>> START

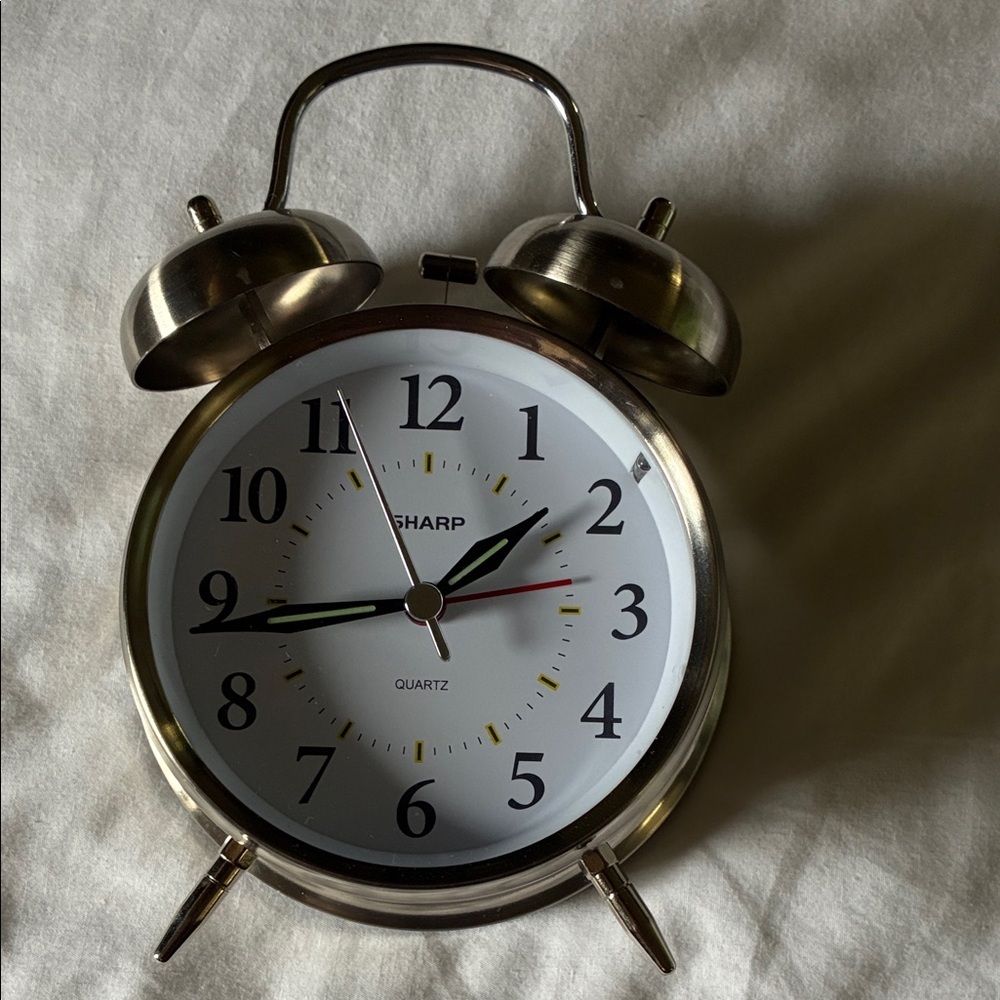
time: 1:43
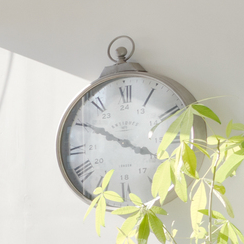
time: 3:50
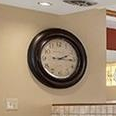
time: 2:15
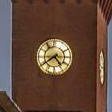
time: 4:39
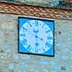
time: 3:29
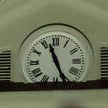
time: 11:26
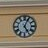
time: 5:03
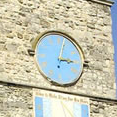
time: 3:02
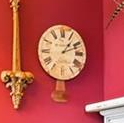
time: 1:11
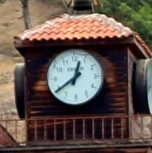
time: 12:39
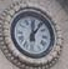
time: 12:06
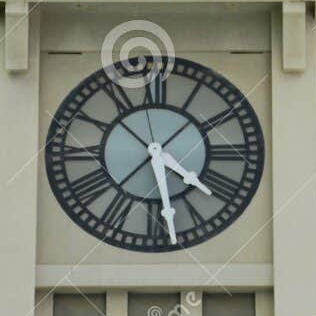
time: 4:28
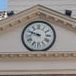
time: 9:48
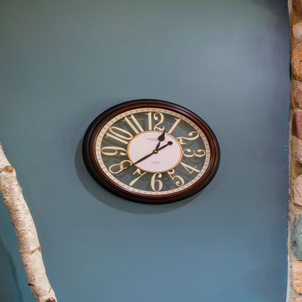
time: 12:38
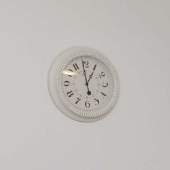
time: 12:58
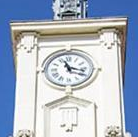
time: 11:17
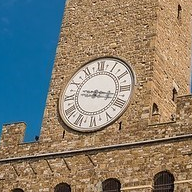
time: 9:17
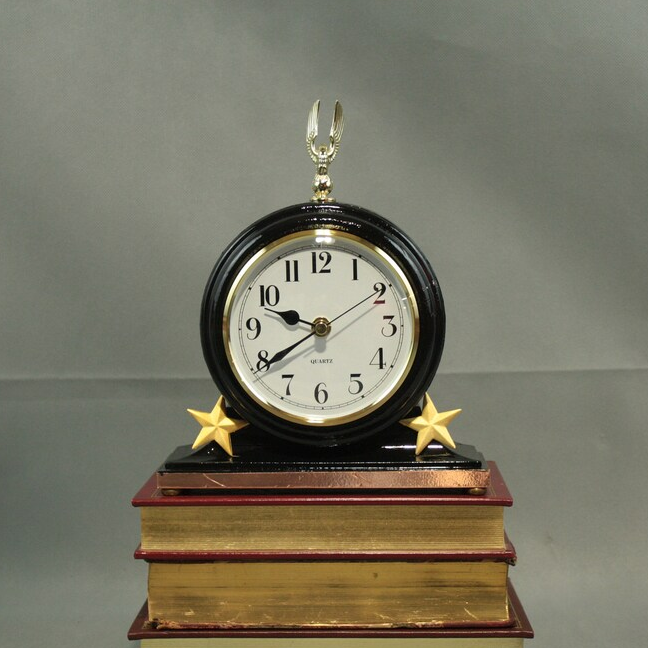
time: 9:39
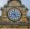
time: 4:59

>> END

(Exercise aim) Please pull every time line out of the records above and repeat each one unchanged. Leave the pictures out of your answer.

(Final result)
time: 1:43
time: 3:50
time: 2:15
time: 4:39
time: 3:29
time: 11:26
time: 5:03
time: 3:02
time: 1:11
time: 12:39
time: 12:06
time: 4:28
time: 9:48
time: 12:38
time: 12:58
time: 11:17
time: 9:17
time: 9:39
time: 4:59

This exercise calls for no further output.